**O QUE SE ESPERA**
Copie na íntegra o texto abaixo, sobre o grupo armado ligado aos Vorcaro, sem nenhuma alteração.

**TEXTO DE ESTUDO**
PF aponta grupo armado ligado aos Vorcaro e apreende arsenal com policial federal

Novos relatórios da Polícia Federal lançam luz sobre um dos aspectos mais graves da Operação Compliance Zero: a existência de uma estrutura armada que, segundo os investigadores, atuava em defesa de interesses ligados à família do banqueiro Daniel Vorcaro. Os documentos descrevem uma organização com características semelhantes às de grupos paramilitares, equipada com veículos blindados, armamento pesado, pessoal treinado e uma cadeia própria de comando.

De acordo com a investigação, o núcleo era liderado por Manoel Mendes Rodrigues e operava principalmente no Rio de Janeiro. A PF sustenta que a estrutura estava à disposição de integrantes do grupo empresarial vinculado aos Vorcaro, funcionando tanto para ações de proteção quanto para possíveis intimidações e retaliações.

As conclusões são baseadas em interceptações telefônicas, mensagens e documentos apreendidos durante as diversas fases da operação.

Um dos episódios destacados pelos investigadores ocorreu em fevereiro de 2026, durante a recepção de pessoas ligadas à família Vorcaro. Conversas obtidas pela PF mostram que os visitantes foram recebidos em meio a um forte aparato de segurança, com veículos blindados e homens armados com fuzis.

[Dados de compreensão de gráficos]

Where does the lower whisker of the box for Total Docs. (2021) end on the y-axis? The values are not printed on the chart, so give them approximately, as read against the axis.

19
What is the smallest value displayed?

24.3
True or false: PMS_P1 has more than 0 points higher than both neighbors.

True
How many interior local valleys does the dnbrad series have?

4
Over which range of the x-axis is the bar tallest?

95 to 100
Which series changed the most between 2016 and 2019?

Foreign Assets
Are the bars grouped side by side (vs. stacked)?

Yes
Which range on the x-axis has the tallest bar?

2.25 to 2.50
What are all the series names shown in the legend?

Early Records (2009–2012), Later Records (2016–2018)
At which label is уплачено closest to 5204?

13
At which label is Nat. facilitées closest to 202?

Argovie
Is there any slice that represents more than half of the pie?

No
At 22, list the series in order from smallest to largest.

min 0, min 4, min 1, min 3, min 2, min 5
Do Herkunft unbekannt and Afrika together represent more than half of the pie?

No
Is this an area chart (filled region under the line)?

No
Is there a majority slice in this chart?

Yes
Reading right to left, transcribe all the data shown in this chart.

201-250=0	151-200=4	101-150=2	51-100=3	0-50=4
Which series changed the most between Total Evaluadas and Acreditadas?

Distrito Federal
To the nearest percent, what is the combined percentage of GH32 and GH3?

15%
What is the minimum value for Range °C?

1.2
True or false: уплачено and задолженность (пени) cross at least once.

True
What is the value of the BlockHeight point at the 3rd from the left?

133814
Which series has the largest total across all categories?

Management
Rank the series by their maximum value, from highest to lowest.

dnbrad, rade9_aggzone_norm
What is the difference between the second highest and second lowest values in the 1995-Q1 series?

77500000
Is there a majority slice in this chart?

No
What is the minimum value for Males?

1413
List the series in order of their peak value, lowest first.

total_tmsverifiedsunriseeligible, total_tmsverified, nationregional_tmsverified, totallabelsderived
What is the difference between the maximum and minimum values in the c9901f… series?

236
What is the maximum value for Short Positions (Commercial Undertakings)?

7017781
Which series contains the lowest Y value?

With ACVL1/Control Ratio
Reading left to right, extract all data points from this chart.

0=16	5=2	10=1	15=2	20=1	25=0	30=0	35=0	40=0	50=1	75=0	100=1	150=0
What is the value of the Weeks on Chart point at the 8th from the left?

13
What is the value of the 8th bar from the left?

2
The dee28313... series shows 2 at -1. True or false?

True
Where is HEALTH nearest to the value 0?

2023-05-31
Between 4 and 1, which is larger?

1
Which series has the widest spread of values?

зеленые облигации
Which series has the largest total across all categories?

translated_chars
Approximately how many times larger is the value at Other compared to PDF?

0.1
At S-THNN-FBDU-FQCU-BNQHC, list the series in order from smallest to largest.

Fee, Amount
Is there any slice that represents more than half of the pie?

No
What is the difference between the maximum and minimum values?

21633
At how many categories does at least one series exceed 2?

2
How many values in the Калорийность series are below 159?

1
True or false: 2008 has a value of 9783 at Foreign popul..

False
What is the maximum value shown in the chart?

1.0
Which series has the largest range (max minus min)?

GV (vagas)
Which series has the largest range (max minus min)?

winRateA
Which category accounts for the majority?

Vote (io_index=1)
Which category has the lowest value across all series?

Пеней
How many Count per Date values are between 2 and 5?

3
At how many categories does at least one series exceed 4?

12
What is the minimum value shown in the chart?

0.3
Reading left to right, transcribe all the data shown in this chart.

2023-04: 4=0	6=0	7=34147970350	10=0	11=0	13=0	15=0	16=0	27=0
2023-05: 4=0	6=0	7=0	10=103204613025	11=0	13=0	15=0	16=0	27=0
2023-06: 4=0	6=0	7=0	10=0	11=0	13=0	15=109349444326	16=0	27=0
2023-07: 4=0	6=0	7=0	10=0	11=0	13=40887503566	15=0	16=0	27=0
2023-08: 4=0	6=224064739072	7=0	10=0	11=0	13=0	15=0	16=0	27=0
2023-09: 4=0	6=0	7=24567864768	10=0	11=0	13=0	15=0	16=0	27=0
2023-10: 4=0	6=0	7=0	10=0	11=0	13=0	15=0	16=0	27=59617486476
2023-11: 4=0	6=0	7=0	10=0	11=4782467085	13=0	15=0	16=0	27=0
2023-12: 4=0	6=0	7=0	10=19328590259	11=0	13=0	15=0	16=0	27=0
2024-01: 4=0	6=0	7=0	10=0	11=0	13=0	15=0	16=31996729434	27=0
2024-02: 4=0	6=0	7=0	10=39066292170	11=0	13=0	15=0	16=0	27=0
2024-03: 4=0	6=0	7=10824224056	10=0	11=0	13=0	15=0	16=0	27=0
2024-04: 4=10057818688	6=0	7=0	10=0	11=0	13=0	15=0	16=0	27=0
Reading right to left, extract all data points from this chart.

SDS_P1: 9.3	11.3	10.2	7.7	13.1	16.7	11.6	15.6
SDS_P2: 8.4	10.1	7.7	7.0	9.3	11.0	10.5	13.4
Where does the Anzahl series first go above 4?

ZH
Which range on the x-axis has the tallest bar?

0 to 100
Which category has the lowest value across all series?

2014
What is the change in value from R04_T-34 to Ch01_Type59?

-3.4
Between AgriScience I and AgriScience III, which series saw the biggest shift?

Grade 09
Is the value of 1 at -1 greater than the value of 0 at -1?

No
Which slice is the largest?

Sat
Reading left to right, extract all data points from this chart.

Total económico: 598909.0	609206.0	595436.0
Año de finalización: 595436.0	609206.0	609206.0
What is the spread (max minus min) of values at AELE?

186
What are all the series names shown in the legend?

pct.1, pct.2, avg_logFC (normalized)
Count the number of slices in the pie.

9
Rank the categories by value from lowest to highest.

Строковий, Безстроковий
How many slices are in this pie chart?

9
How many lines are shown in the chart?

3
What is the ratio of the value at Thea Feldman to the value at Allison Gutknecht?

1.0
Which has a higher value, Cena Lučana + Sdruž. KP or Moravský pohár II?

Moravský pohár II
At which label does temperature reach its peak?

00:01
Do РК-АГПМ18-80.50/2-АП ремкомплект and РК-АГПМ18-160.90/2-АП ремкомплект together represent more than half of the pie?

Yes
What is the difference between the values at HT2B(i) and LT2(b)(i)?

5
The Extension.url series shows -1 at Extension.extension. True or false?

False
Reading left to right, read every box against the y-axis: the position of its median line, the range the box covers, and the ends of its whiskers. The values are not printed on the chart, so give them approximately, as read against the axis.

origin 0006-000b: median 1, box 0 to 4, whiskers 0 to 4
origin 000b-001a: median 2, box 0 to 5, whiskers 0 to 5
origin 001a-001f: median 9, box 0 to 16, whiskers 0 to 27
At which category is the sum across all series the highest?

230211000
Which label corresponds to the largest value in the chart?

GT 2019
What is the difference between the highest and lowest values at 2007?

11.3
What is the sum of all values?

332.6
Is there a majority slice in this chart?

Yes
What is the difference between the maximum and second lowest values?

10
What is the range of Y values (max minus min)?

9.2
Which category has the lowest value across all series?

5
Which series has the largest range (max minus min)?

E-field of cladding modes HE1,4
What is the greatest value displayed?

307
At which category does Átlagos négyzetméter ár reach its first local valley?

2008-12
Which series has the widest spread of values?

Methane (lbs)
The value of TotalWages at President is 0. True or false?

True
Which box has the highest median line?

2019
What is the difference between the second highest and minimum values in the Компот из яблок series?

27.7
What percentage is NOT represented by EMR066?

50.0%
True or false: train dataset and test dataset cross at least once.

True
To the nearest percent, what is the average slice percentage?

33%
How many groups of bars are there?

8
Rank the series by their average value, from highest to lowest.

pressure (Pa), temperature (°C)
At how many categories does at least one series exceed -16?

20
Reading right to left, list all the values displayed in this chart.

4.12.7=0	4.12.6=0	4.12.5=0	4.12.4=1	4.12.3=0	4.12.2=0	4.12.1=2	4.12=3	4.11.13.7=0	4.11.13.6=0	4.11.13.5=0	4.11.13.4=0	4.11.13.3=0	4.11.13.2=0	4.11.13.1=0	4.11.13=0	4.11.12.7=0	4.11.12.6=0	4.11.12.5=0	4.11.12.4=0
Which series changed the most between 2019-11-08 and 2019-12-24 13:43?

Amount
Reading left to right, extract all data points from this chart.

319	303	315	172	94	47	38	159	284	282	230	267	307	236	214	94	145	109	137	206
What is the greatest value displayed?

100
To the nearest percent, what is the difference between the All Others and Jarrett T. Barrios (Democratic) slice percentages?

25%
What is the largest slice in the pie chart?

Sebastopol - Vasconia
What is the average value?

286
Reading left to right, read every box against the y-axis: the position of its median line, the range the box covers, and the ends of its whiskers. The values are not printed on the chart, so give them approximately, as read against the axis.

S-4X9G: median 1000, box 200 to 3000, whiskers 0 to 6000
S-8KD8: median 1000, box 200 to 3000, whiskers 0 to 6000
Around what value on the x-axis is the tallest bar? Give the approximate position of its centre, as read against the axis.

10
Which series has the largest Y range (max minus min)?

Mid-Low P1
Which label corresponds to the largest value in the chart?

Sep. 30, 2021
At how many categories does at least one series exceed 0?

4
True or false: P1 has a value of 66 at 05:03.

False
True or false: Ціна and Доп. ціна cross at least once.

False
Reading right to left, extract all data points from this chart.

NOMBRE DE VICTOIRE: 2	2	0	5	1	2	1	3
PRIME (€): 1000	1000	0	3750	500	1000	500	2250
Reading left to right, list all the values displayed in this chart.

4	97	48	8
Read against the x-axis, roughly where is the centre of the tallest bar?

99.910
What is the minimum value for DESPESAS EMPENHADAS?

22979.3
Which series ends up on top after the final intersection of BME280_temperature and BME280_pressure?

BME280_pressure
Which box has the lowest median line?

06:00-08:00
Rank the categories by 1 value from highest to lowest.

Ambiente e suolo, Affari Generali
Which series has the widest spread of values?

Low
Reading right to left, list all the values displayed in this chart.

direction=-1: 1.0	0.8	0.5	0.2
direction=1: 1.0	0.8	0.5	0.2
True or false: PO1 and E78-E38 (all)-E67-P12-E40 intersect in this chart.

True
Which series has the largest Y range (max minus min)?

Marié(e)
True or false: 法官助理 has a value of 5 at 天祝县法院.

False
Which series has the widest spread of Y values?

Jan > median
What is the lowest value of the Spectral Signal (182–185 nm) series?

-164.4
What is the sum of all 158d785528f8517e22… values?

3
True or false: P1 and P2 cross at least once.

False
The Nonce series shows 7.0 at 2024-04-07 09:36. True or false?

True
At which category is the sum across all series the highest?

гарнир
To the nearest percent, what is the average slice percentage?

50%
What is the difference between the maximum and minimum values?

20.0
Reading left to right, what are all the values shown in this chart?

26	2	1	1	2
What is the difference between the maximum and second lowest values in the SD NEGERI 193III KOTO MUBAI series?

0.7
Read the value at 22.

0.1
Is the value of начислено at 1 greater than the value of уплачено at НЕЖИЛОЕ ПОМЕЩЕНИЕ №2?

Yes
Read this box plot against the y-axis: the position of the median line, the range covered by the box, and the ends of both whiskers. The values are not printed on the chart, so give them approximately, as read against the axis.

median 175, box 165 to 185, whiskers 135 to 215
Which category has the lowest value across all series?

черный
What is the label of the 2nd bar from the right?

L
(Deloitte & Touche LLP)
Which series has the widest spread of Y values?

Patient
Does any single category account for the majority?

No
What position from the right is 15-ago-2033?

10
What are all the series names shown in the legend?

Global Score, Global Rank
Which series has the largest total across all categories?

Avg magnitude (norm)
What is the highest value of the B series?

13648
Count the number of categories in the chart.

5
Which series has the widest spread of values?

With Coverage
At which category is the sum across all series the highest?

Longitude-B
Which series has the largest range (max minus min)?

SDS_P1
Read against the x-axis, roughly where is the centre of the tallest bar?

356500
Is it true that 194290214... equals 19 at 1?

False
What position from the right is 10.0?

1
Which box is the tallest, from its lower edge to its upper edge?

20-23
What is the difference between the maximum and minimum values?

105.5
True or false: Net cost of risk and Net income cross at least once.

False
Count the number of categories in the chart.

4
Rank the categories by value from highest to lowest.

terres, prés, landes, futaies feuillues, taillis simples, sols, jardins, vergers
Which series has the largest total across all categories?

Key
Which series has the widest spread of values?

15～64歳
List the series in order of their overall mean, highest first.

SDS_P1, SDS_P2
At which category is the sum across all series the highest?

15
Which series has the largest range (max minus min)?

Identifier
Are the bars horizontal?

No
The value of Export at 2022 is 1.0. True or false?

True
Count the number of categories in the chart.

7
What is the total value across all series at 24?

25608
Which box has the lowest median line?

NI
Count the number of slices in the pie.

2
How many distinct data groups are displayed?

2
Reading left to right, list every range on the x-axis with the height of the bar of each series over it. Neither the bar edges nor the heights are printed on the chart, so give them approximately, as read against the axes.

**RESPOSTA À TAREFA**
PF aponta grupo armado ligado aos Vorcaro e apreende arsenal com policial federal

Novos relatórios da Polícia Federal lançam luz sobre um dos aspectos mais graves da Operação Compliance Zero: a existência de uma estrutura armada que, segundo os investigadores, atuava em defesa de interesses ligados à família do banqueiro Daniel Vorcaro. Os documentos descrevem uma organização com características semelhantes às de grupos paramilitares, equipada com veículos blindados, armamento pesado, pessoal treinado e uma cadeia própria de comando.

De acordo com a investigação, o núcleo era liderado por Manoel Mendes Rodrigues e operava principalmente no Rio de Janeiro. A PF sustenta que a estrutura estava à disposição de integrantes do grupo empresarial vinculado aos Vorcaro, funcionando tanto para ações de proteção quanto para possíveis intimidações e retaliações.

As conclusões são baseadas em interceptações telefônicas, mensagens e documentos apreendidos durante as diversas fases da operação.

Um dos episódios destacados pelos investigadores ocorreu em fevereiro de 2026, durante a recepção de pessoas ligadas à família Vorcaro. Conversas obtidas pela PF mostram que os visitantes foram recebidos em meio a um forte aparato de segurança, com veículos blindados e homens armados com fuzis.